Start of Input records
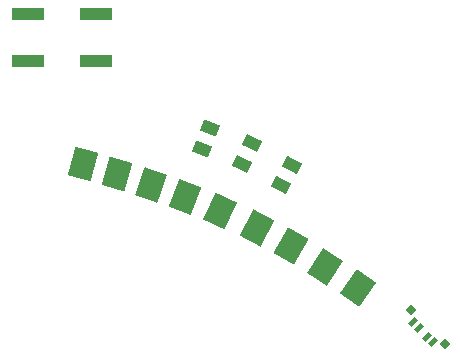
<source format=gbp>
G04*
G04 #@! TF.GenerationSoftware,Altium Limited,Altium Designer,22.1.2 (22)*
G04*
G04 Layer_Color=128*
%FSAX25Y25*%
%MOIN*%
G70*
G04*
G04 #@! TF.SameCoordinates,52840A9D-D297-4D37-91E5-B5F5B050D136*
G04*
G04*
G04 #@! TF.FilePolarity,Positive*
G04*
G01*
G75*
G04:AMPARAMS|DCode=16|XSize=98.43mil|YSize=78.74mil|CornerRadius=0mil|HoleSize=0mil|Usage=FLASHONLY|Rotation=75.000|XOffset=0mil|YOffset=0mil|HoleType=Round|Shape=Rectangle|*
%AMROTATEDRECTD16*
4,1,4,0.02529,-0.05773,-0.05077,-0.03735,-0.02529,0.05773,0.05077,0.03735,0.02529,-0.05773,0.0*
%
%ADD16ROTATEDRECTD16*%

G04:AMPARAMS|DCode=17|XSize=25.98mil|YSize=24.8mil|CornerRadius=0mil|HoleSize=0mil|Usage=FLASHONLY|Rotation=315.000|XOffset=0mil|YOffset=0mil|HoleType=Round|Shape=Rectangle|*
%AMROTATEDRECTD17*
4,1,4,-0.01796,0.00042,-0.00042,0.01796,0.01796,-0.00042,0.00042,-0.01796,-0.01796,0.00042,0.0*
%
%ADD17ROTATEDRECTD17*%

G04:AMPARAMS|DCode=18|XSize=15.75mil|YSize=31.5mil|CornerRadius=0mil|HoleSize=0mil|Usage=FLASHONLY|Rotation=315.000|XOffset=0mil|YOffset=0mil|HoleType=Round|Shape=Rectangle|*
%AMROTATEDRECTD18*
4,1,4,-0.01670,-0.00557,0.00557,0.01670,0.01670,0.00557,-0.00557,-0.01670,-0.01670,-0.00557,0.0*
%
%ADD18ROTATEDRECTD18*%

G04:AMPARAMS|DCode=19|XSize=98.43mil|YSize=78.74mil|CornerRadius=0mil|HoleSize=0mil|Usage=FLASHONLY|Rotation=57.000|XOffset=0mil|YOffset=0mil|HoleType=Round|Shape=Rectangle|*
%AMROTATEDRECTD19*
4,1,4,0.00622,-0.06272,-0.05982,-0.01983,-0.00622,0.06272,0.05982,0.01983,0.00622,-0.06272,0.0*
%
%ADD19ROTATEDRECTD19*%

G04:AMPARAMS|DCode=20|XSize=98.43mil|YSize=78.74mil|CornerRadius=0mil|HoleSize=0mil|Usage=FLASHONLY|Rotation=55.000|XOffset=0mil|YOffset=0mil|HoleType=Round|Shape=Rectangle|*
%AMROTATEDRECTD20*
4,1,4,0.00402,-0.06289,-0.06048,-0.01773,-0.00402,0.06289,0.06048,0.01773,0.00402,-0.06289,0.0*
%
%ADD20ROTATEDRECTD20*%

G04:AMPARAMS|DCode=21|XSize=98.43mil|YSize=78.74mil|CornerRadius=0mil|HoleSize=0mil|Usage=FLASHONLY|Rotation=74.000|XOffset=0mil|YOffset=0mil|HoleType=Round|Shape=Rectangle|*
%AMROTATEDRECTD21*
4,1,4,0.02428,-0.05816,-0.05141,-0.03645,-0.02428,0.05816,0.05141,0.03645,0.02428,-0.05816,0.0*
%
%ADD21ROTATEDRECTD21*%

G04:AMPARAMS|DCode=22|XSize=98.43mil|YSize=78.74mil|CornerRadius=0mil|HoleSize=0mil|Usage=FLASHONLY|Rotation=60.000|XOffset=0mil|YOffset=0mil|HoleType=Round|Shape=Rectangle|*
%AMROTATEDRECTD22*
4,1,4,0.00949,-0.06230,-0.05870,-0.02293,-0.00949,0.06230,0.05870,0.02293,0.00949,-0.06230,0.0*
%
%ADD22ROTATEDRECTD22*%

G04:AMPARAMS|DCode=23|XSize=98.43mil|YSize=78.74mil|CornerRadius=0mil|HoleSize=0mil|Usage=FLASHONLY|Rotation=62.000|XOffset=0mil|YOffset=0mil|HoleType=Round|Shape=Rectangle|*
%AMROTATEDRECTD23*
4,1,4,0.01166,-0.06194,-0.05787,-0.02497,-0.01166,0.06194,0.05787,0.02497,0.01166,-0.06194,0.0*
%
%ADD23ROTATEDRECTD23*%

G04:AMPARAMS|DCode=24|XSize=98.43mil|YSize=78.74mil|CornerRadius=0mil|HoleSize=0mil|Usage=FLASHONLY|Rotation=69.000|XOffset=0mil|YOffset=0mil|HoleType=Round|Shape=Rectangle|*
%AMROTATEDRECTD24*
4,1,4,0.01912,-0.06005,-0.05439,-0.03184,-0.01912,0.06005,0.05439,0.03184,0.01912,-0.06005,0.0*
%
%ADD24ROTATEDRECTD24*%

G04:AMPARAMS|DCode=25|XSize=98.43mil|YSize=78.74mil|CornerRadius=0mil|HoleSize=0mil|Usage=FLASHONLY|Rotation=65.000|XOffset=0mil|YOffset=0mil|HoleType=Round|Shape=Rectangle|*
%AMROTATEDRECTD25*
4,1,4,0.01488,-0.06124,-0.05648,-0.02796,-0.01488,0.06124,0.05648,0.02796,0.01488,-0.06124,0.0*
%
%ADD25ROTATEDRECTD25*%

G04:AMPARAMS|DCode=26|XSize=98.43mil|YSize=78.74mil|CornerRadius=0mil|HoleSize=0mil|Usage=FLASHONLY|Rotation=71.000|XOffset=0mil|YOffset=0mil|HoleType=Round|Shape=Rectangle|*
%AMROTATEDRECTD26*
4,1,4,0.02120,-0.05935,-0.05325,-0.03371,-0.02120,0.05935,0.05325,0.03371,0.02120,-0.05935,0.0*
%
%ADD26ROTATEDRECTD26*%

G04:AMPARAMS|DCode=27|XSize=39.37mil|YSize=57.09mil|CornerRadius=0mil|HoleSize=0mil|Usage=FLASHONLY|Rotation=69.000|XOffset=0mil|YOffset=0mil|HoleType=Round|Shape=Rectangle|*
%AMROTATEDRECTD27*
4,1,4,0.01959,-0.02861,-0.03370,-0.00815,-0.01959,0.02861,0.03370,0.00815,0.01959,-0.02861,0.0*
%
%ADD27ROTATEDRECTD27*%

G04:AMPARAMS|DCode=28|XSize=39.37mil|YSize=57.09mil|CornerRadius=0mil|HoleSize=0mil|Usage=FLASHONLY|Rotation=65.000|XOffset=0mil|YOffset=0mil|HoleType=Round|Shape=Rectangle|*
%AMROTATEDRECTD28*
4,1,4,0.01755,-0.02990,-0.03419,-0.00578,-0.01755,0.02990,0.03419,0.00578,0.01755,-0.02990,0.0*
%
%ADD28ROTATEDRECTD28*%

G04:AMPARAMS|DCode=29|XSize=39.37mil|YSize=57.09mil|CornerRadius=0mil|HoleSize=0mil|Usage=FLASHONLY|Rotation=62.000|XOffset=0mil|YOffset=0mil|HoleType=Round|Shape=Rectangle|*
%AMROTATEDRECTD29*
4,1,4,0.01596,-0.03078,-0.03444,-0.00398,-0.01596,0.03078,0.03444,0.00398,0.01596,-0.03078,0.0*
%
%ADD29ROTATEDRECTD29*%

%ADD31R,0.11024X0.03937*%
D16*
X1199446Y1114475D02*
D03*
D17*
X1320042Y1054546D02*
D03*
X1308795Y1065793D02*
D03*
D18*
X1316159Y1055172D02*
D03*
X1314266Y1057065D02*
D03*
X1311315Y1060016D02*
D03*
X1309422Y1061909D02*
D03*
D19*
X1280214Y1080168D02*
D03*
D20*
X1291246Y1073225D02*
D03*
D21*
X1210646Y1111275D02*
D03*
D22*
X1268796Y1087136D02*
D03*
D23*
X1257446Y1093075D02*
D03*
D24*
X1233346Y1103575D02*
D03*
D25*
X1245125Y1098875D02*
D03*
D26*
X1221946Y1107675D02*
D03*
D27*
X1241888Y1126568D02*
D03*
X1239207Y1119584D02*
D03*
D28*
X1252465Y1114686D02*
D03*
X1255626Y1121465D02*
D03*
D29*
X1269000Y1114178D02*
D03*
X1265488Y1107573D02*
D03*
D31*
X1203782Y1164638D02*
D03*
Y1148890D02*
D03*
X1180948Y1164638D02*
D03*
Y1148890D02*
D03*
M02*

</source>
End of Input records
Would you reproduce, word for word, the lines from the one holding "X1180948Y1164638D02*" through the final line of the entries, both included?

X1180948Y1164638D02*
D03*
Y1148890D02*
D03*
M02*

</source>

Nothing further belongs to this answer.